Na conclusão do parecer da conselheira Ana Sofia Schmidt de Oliveira, divulgado pela Revista Consultor Jurídico, entendeu-se ilegal o tele-interrogatório e recomendou-se a “não utilização de recursos do Funpen para aquisição dos equipamentos de videoconferência a serem utilizados em atos judiciais, sem prejuízos de outras formas de utilização, em especial nas instâncias administrativas, como para o acionamento dos órgãos de corregedoria e ouvidoria do sistema penitenciário”.

Uma questão semântica

Fundamentalmente, a repulsa ao método de interrogatório a distância deita raízes nos princípios do devido processo legal e da ampla defesa (art. 5º, incisos LIV e LV, da Constituição Federal), bem como na letra do art. 185 do CPP, que dispõe que “O acusado, que for preso, ou comparecer, espontaneamente ou em virtude de intimação, perante a autoridade judiciária, no curso do processo penal, será qualificado e interrogado”. Porém, assim não entendemos, porquanto nações democráticas da Europa ocidental já adotam o tele-interrogatório, sem qualquer lesão a direitos individuais.

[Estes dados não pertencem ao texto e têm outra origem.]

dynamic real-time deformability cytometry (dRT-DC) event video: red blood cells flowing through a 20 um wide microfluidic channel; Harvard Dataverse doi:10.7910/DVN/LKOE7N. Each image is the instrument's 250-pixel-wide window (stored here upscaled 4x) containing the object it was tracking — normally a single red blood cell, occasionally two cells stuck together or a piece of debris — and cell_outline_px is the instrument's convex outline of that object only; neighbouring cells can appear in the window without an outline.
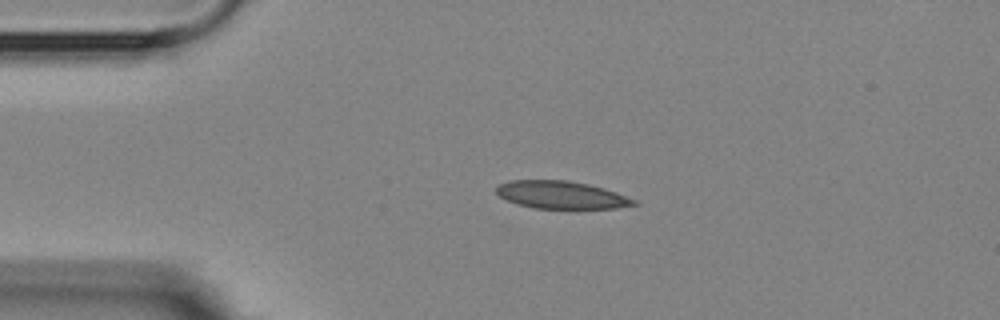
{"species": "Egyptian fruit bat (a non-hibernating species)", "species_latin": "Rousettus aegyptiacus", "temperature_condition": "room temperature", "stored_images_in_passage": 3, "camera_frame_rate_fps": 3000, "um_per_image_px": 0.085, "animal": {"sex": "female"}, "frame": {"image": 1, "passage_image": 1, "time_ms": 0.0, "image_size_px": [1000, 320], "cell_outline_px": [[640, 204], [616, 208], [532, 208], [516, 204], [500, 196], [496, 192], [496, 188], [500, 184], [508, 180], [568, 180], [588, 184], [604, 188], [616, 192], [636, 200]], "centroid_in_image_um": [47.71, 16.56], "position_along_channel_um": 37.3, "area_um2": 22.14}}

Além do mais, a interpretação gramatical ou literal não é a melhor técnica para solucionar uma questão tão complexa.

Na sistemática do CPP, “comparecer” não significa necessariamente ir à presença física do juiz, ou estar no mesmo ambiente. Comparece aos autos ou atos do processo quem se dá por ciente da intercorrência processual, ainda que por escrito, ou quem se faz presente por meio de procurador, até mesmo com a oferta de alegações escritas, a exemplo da defesa prévia e das alegações finais. Vide, a propósito, o art. 570 do CPP, que afasta a nulidade do ato, considerando-a sanada, quando o réu “comparecer” para alegar a falta de citação, intimação ou notificação.

Evidentemente, não se trata de comparecimento físico diante do juiz, mas sim de comunicação processual, por petição endereçada ao magistrado. No mesmo sentido, o comparecimento de pessoa com direito de queixa, previsto no art. 36 do CPP. Idem para o “comparecer”, no sentido empregado nos casos de perempção da ação penal de iniciativa privada (art. 60, II e III, CPP). Assim também no art. 367 do código. Em tais passagens do CPP, o multicitado verbo tem o sentido que ora assinalamos, e não o de “estar no mesmo ambiente” ou “apresentar-se em local determinado”.

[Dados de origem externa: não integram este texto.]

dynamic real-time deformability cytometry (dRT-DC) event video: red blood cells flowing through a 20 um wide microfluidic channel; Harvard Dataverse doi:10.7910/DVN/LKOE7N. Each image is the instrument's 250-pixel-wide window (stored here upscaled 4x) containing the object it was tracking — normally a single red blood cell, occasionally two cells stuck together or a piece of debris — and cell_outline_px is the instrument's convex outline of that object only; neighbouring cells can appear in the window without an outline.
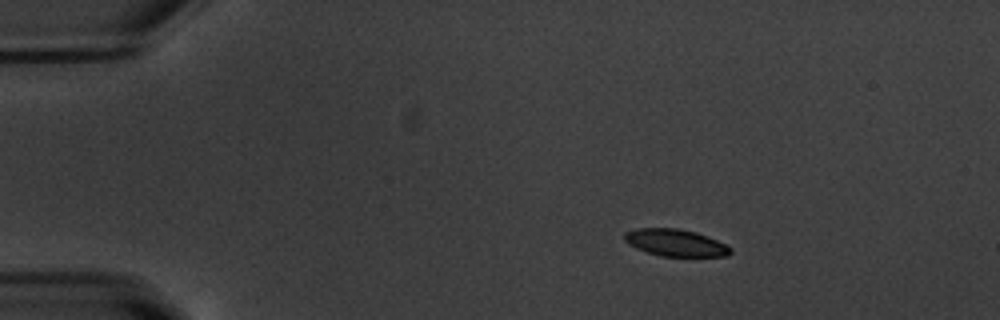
{"species": "common noctule bat (a hibernating species)", "species_latin": "Nyctalus noctula", "temperature_condition": "warm", "stored_images_in_passage": 46, "camera_frame_rate_fps": 3000, "um_per_image_px": 0.085, "animal": {"sex": "male", "body_mass_g": 20.1, "forearm_length_mm": 53.5}, "frame": {"image": 1, "passage_image": 1, "time_ms": 0.0, "image_size_px": [1000, 320], "cell_outline_px": [[732, 252], [728, 256], [660, 256], [636, 248], [628, 244], [624, 240], [624, 232], [636, 228], [676, 228], [696, 232], [708, 236], [732, 248]], "centroid_in_image_um": [57.4, 20.63], "position_along_channel_um": 27.6, "area_um2": 16.7}}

Se é assim em todas estas situações, pode-se muito bem ler o “comparecer” do art. 185 do CPP, referente ao interrogatório, como um comparecimento virtual, mas direto, atual e real, perante o magistrado. A mesma exegese aplica-se ao art. 310 do CPP, caso em que o comparecimento virtual ou eletrônico do acusado aos atos do processo não ensejará a revogação da liberdade provisória. Assim também se dará quando da concessão de suspensão condicional da pena e do livramento condicional.

O comparecimento mensal a que alude o art. 78, parágrafo2º, alínea ‘c’, do Código Penal, poderá ser por videoconferência. Nestes casos, o sistema eletrônico privilegia o jus libertatis, pois o réu solto poderá participar de audiências à distância, sem deslocar-se da localidade de sua residência e obviamente sem despender recursos por vezes indispensáveis à sua mantença e de sua família. E sem correr o risco de ver revogados os seus benefícios legais de liberdade provisória, sursis penal e processual e livramento condicional. Vê-se então usos extremamente positivos das aplicações de informática jurídica, que como os demais inventos humanos são ambivalentes.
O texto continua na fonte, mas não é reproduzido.